* **What you are asked to do**
The answer is a single number: the count of lines in the records below that contain the word "historical".

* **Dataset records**
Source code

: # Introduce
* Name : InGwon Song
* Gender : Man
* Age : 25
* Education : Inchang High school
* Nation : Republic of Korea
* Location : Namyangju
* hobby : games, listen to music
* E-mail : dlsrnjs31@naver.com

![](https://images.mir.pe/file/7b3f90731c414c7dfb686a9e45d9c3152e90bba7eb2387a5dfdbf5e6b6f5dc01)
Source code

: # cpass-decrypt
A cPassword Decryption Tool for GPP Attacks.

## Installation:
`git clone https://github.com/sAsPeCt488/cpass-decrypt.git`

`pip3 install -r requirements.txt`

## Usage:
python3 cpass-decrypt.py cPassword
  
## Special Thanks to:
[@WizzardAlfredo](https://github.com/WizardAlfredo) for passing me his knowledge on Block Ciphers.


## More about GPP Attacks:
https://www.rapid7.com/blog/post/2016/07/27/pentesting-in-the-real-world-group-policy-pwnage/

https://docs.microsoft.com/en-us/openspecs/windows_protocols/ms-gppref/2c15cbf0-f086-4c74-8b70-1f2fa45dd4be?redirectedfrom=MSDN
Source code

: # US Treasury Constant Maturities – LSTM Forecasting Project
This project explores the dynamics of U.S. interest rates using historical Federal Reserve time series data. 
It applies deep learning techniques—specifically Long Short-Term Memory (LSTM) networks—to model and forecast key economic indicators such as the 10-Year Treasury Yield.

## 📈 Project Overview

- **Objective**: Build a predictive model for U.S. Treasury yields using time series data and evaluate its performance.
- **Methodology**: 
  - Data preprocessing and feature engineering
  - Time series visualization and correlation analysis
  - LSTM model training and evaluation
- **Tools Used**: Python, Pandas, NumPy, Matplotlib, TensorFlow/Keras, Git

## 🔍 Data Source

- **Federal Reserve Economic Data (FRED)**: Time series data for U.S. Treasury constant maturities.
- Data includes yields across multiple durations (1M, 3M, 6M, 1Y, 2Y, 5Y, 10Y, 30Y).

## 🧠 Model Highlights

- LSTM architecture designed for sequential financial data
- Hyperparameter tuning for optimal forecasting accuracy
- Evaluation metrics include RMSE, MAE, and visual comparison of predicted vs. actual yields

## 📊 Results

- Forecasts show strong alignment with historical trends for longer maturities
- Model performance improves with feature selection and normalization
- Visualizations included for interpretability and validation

* **Reply to the task**
2